= WHAT NEEDS TO BE DONE =
Exact copy, no pictures: set down every entry below as written.

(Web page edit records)
************

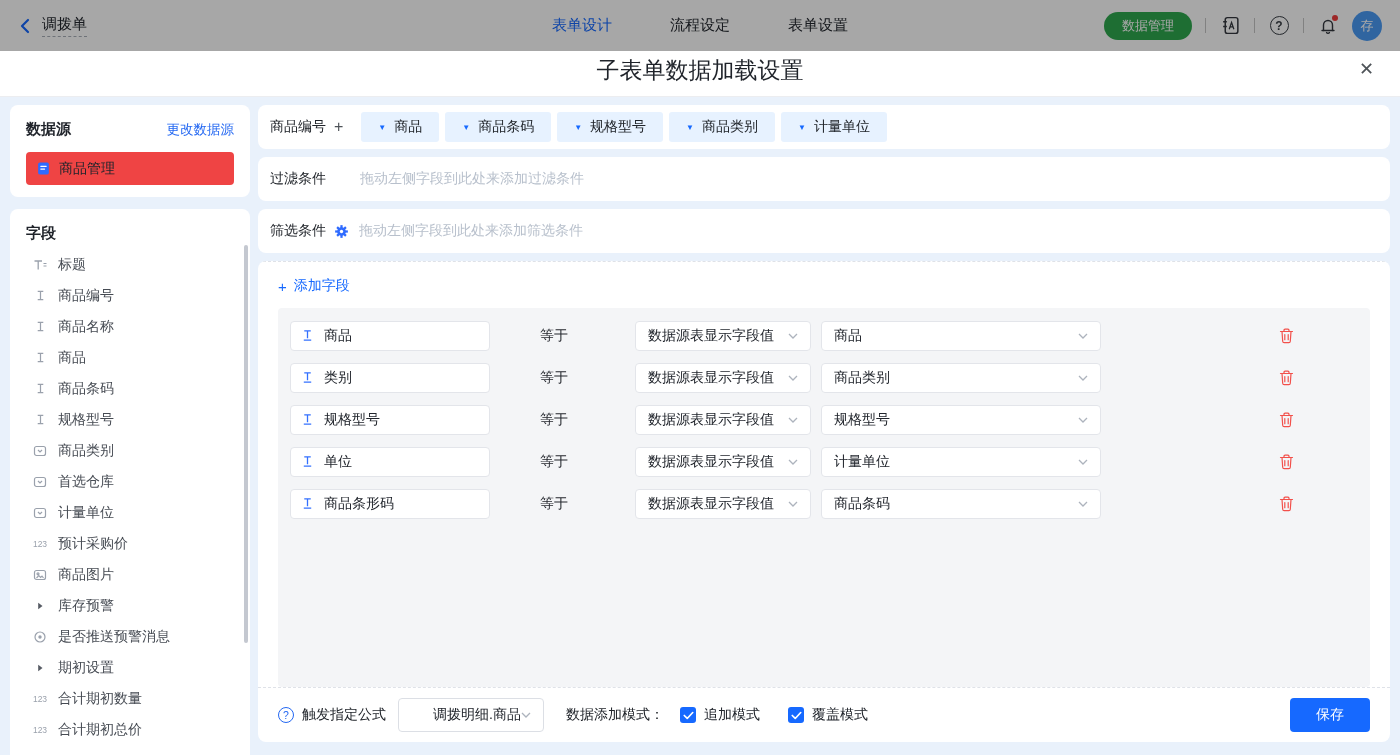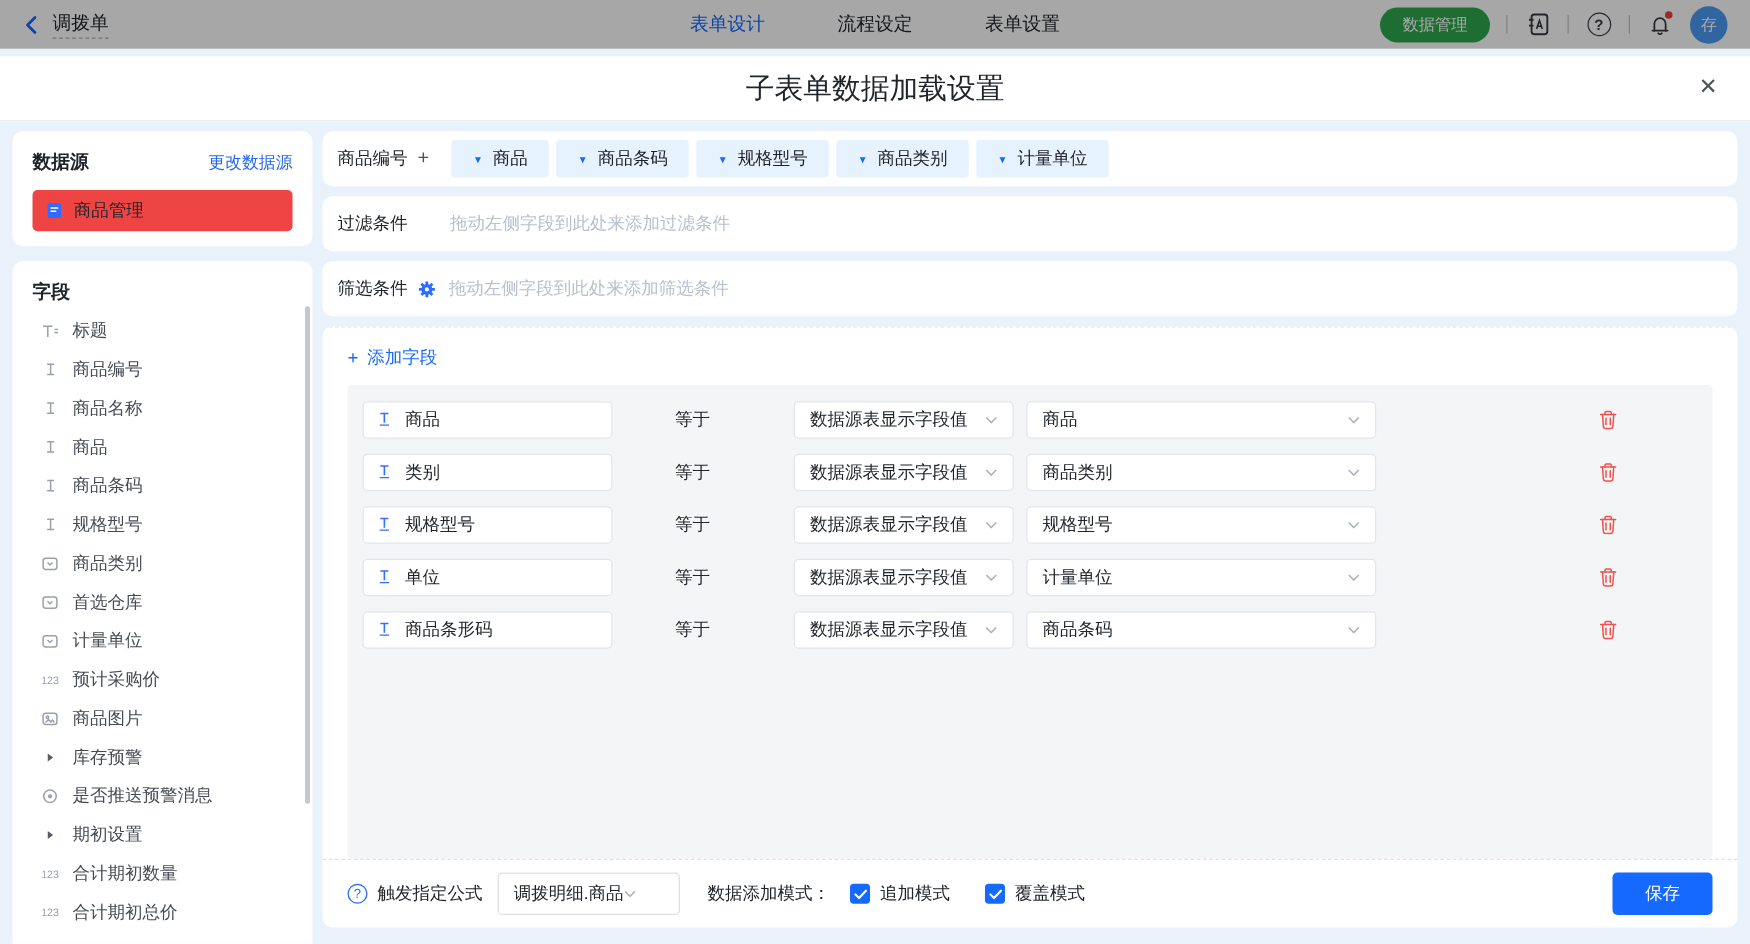"调拨单" .topbar { height: 39px -> 51px }
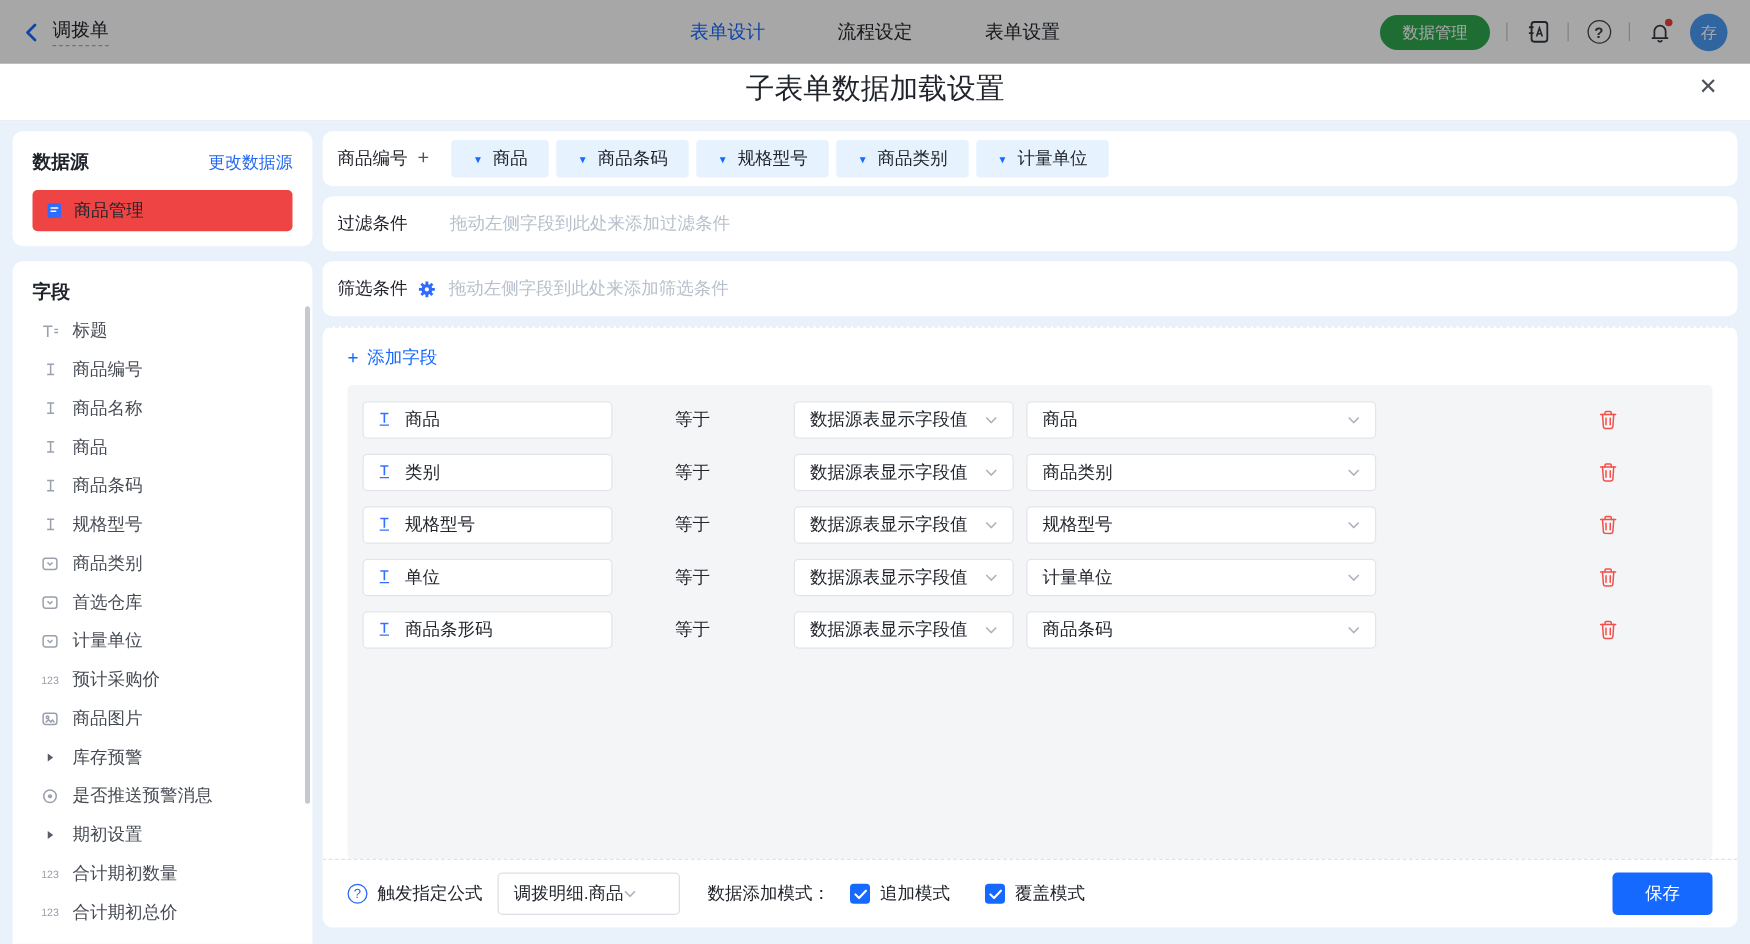"调拨明细.商品" .formula-sel { justify-content: flex-start -> flex-end }
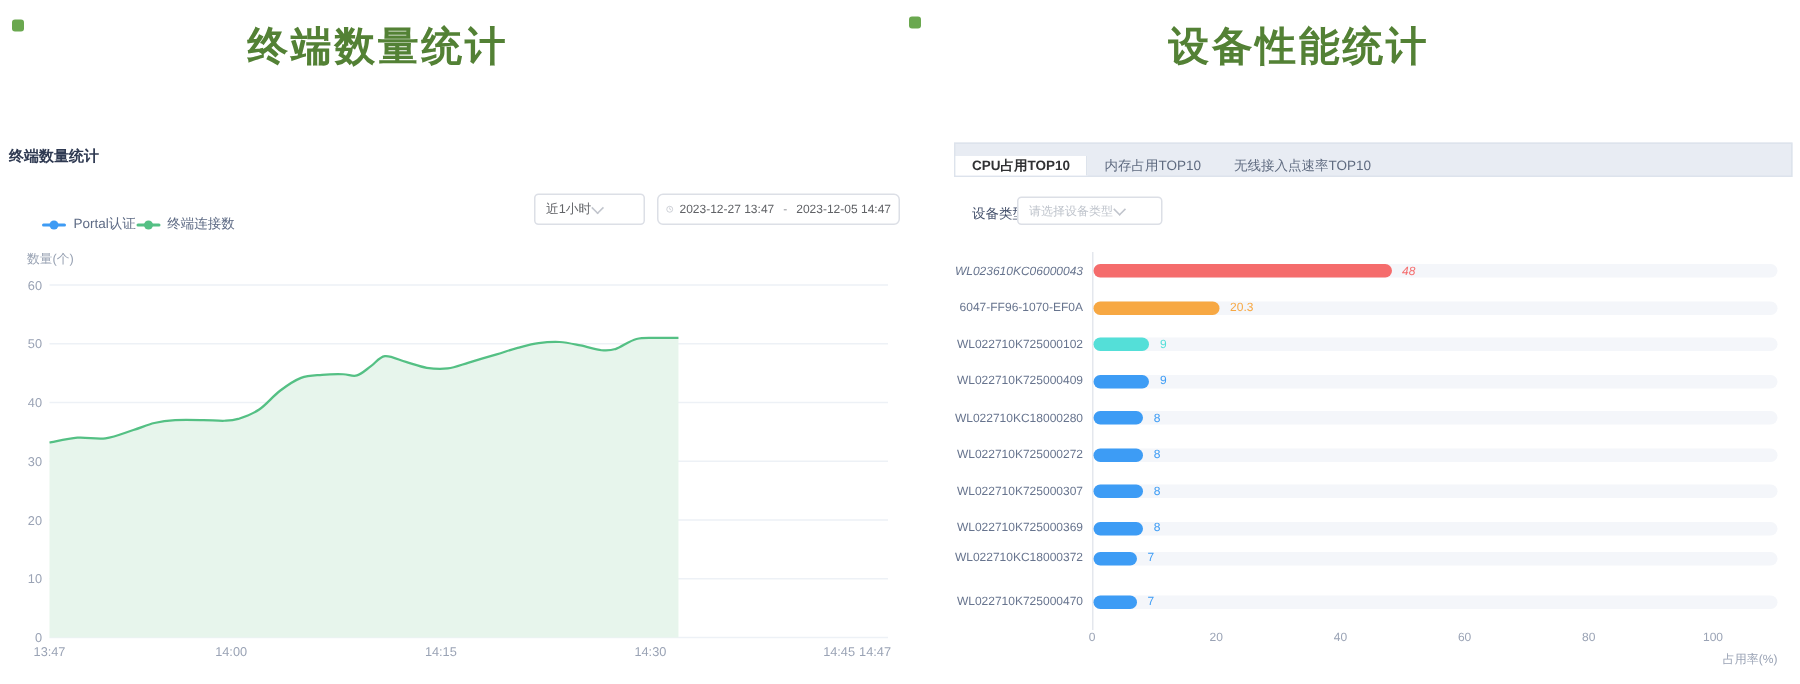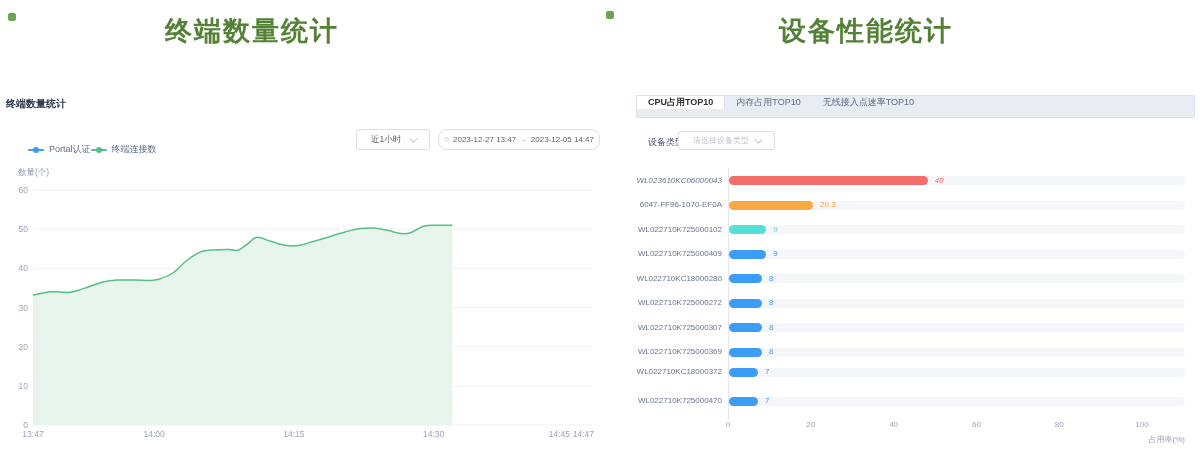"CPU占用TOP10" .tabbar { align-items: flex-start -> flex-end }
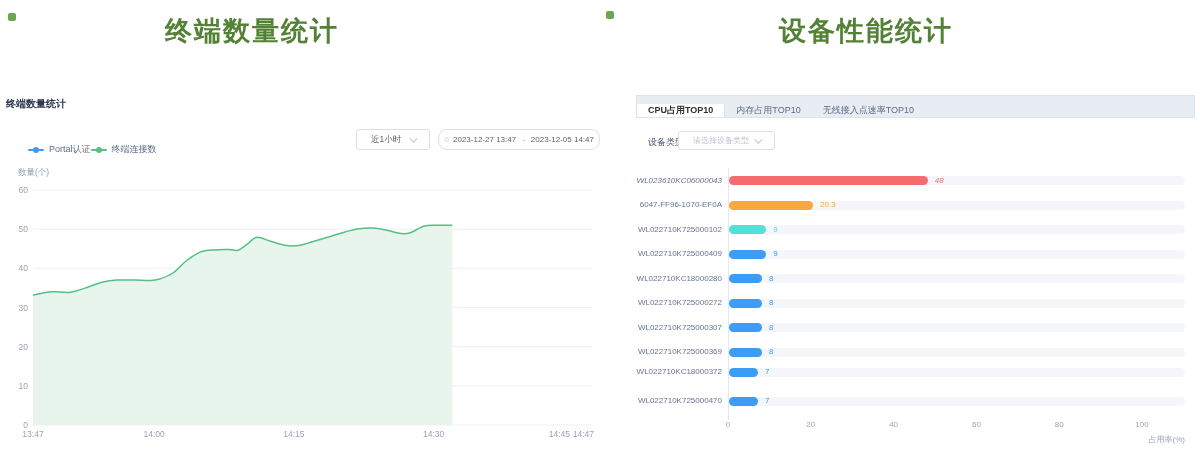"近1小时" .select { justify-content: space-between -> none; padding: 0 14px -> 0 7px }
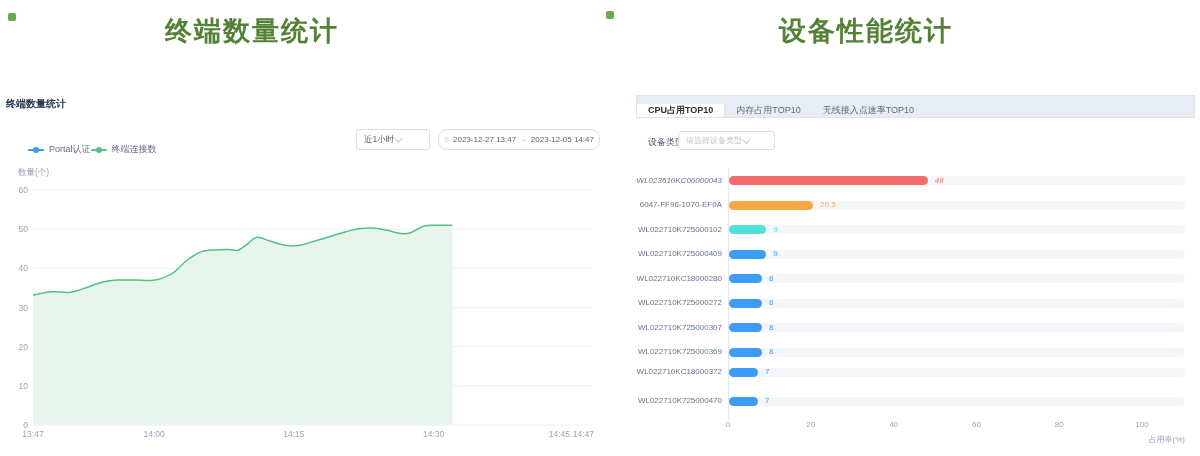"2023-12-27 13:47" .date-range { border-radius: 9px -> 4px }
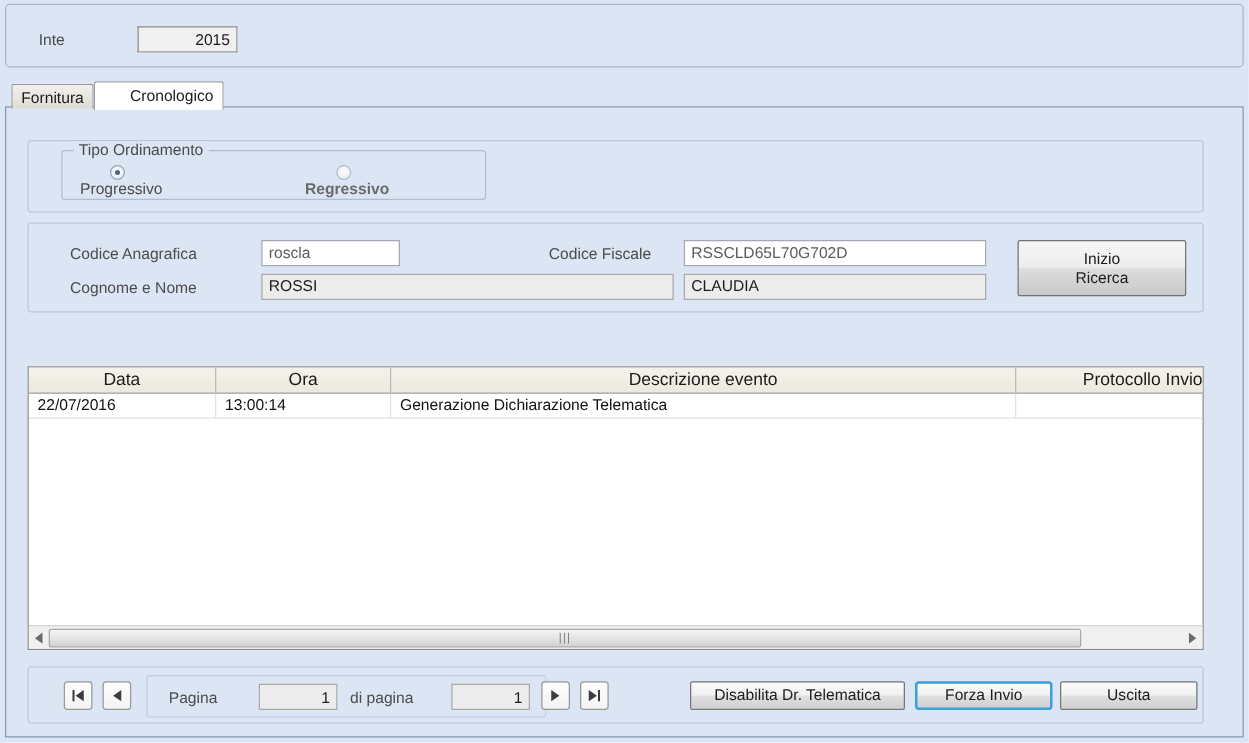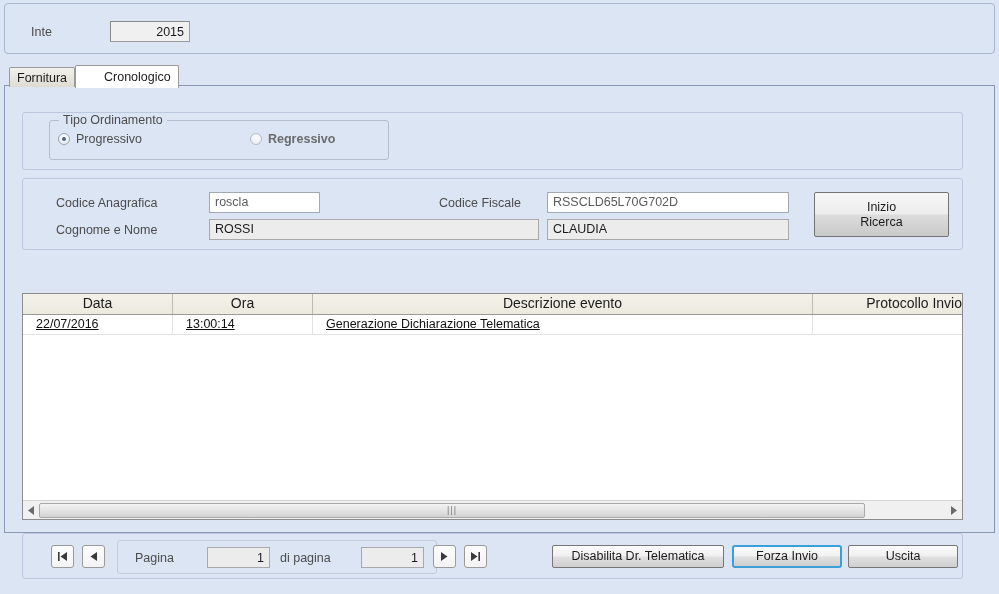"Tipo Ordinamento" .tab-panel { height: 448px -> 505px }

************

= RESULT BELOW =
"调拨单" .topbar { height: 39px -> 51px }
"调拨明细.商品" .formula-sel { justify-content: flex-start -> flex-end }
"CPU占用TOP10" .tabbar { align-items: flex-start -> flex-end }
"近1小时" .select { justify-content: space-between -> none; padding: 0 14px -> 0 7px }
"2023-12-27 13:47" .date-range { border-radius: 9px -> 4px }
"Tipo Ordinamento" .tab-panel { height: 448px -> 505px }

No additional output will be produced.